Problems to solve:
1. From the text about the book T.A.Z., output the part that begins with the words containing "T.A.Z.: The Temporary" and ends with "imposed on it.", copied word for word.
2. Continue the text about the book T.A.Z. from the point where it stops.

Quoted passage:
┌──
T.A.Z.: The Temporary Autonomous Zone is a book by the anarchist writer and poet Hakim Bey (Peter Lamborn Wilson) published in 1991 by Autonomedia and in 2011 by Pacific Publishing Studio (). It is composed of three sections, "Chaos: The Broadsheets of Ontological Anarchism", "Communiques of the Association for Ontological Anarchy" and "The Temporary Autonomous Zone".

Themes
The book describes the socio-political tactic of creating temporary spaces that elude formal structures of control. The essay uses various examples from history and philosophy, all of which suggest that the best way to create a non-hierarchical system of social relationships is to concentrate on the present and on releasing one's own mind from the controlling mechanisms that have been imposed on it.

In the formation of a temporary autonomous zone, Bey argues, information becomes a key tool that sneaks into the cracks of formal procedures. A new territory of the moment is created that is on the boundary line of established regions. Any attempt at permanence that goes beyond the moment deteriorates to a structured system that inevitably stifles individual creativity. It is this chance at creativity that is real empowerment.
└──
Saved entries:
┌──
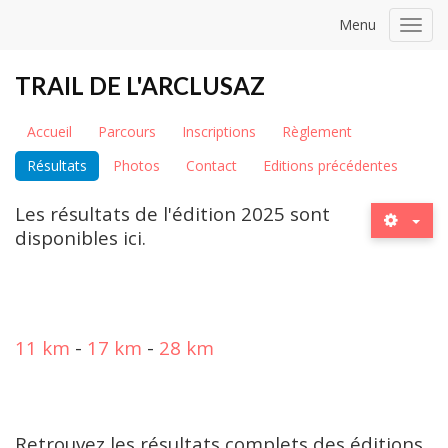
Menu
Toggl
navig
TRAIL DE L'ARCLUSAZ
Accueil
Parcours
Inscriptions
Règlement
Résultats
Photos
Contact
Editions précédentes
Les résultats de l'édition 2025 sont
disponibles ici.
11 km
-
17 km
-
28 km
Retrouvez les résultats complets des éditions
└──
Expected results:
1.
T.A.Z.: The Temporary Autonomous Zone is a book by the anarchist writer and poet Hakim Bey (Peter Lamborn Wilson) published in 1991 by Autonomedia and in 2011 by Pacific Publishing Studio (). It is composed of three sections, "Chaos: The Broadsheets of Ontological Anarchism", "Communiques of the Association for Ontological Anarchy" and "The Temporary Autonomous Zone".

Themes
The book describes the socio-political tactic of creating temporary spaces that elude formal structures of control. The essay uses various examples from history and philosophy, all of which suggest that the best way to create a non-hierarchical system of social relationships is to concentrate on the present and on releasing one's own mind from the controlling mechanisms that have been imposed on it.

2.
Bey later expanded the concept beyond the "temporary", saying, "We've had to consider the fact that not all existing autonomous zones are 'temporary.' Some are ... more-or-less 'permanent.'" Hence, the concept of the permanent autonomous zone.

The titular section is divided up into the following subsections:
 Pirate Utopias
 Waiting for the Revolution
 The Psychotopology of Everyday Life
 The Net and the Web
 "Gone to Croatan"
 Music as an Organizational Principle
 The Will To Power as Disappearance
 Ratholes in the Babylon of Information

The ideas which inspired the "Gone to Croatan" chapter — i.e. the disappearance of the Roanoke Colony — were later used as the basis for the book Gone To Croatan: The Origins of North American Dropout Culture, edited by Ron Sakolsky and James Koehnline.

See also 
 List of books about anarchism

References

External links
Full text of T.A.Z.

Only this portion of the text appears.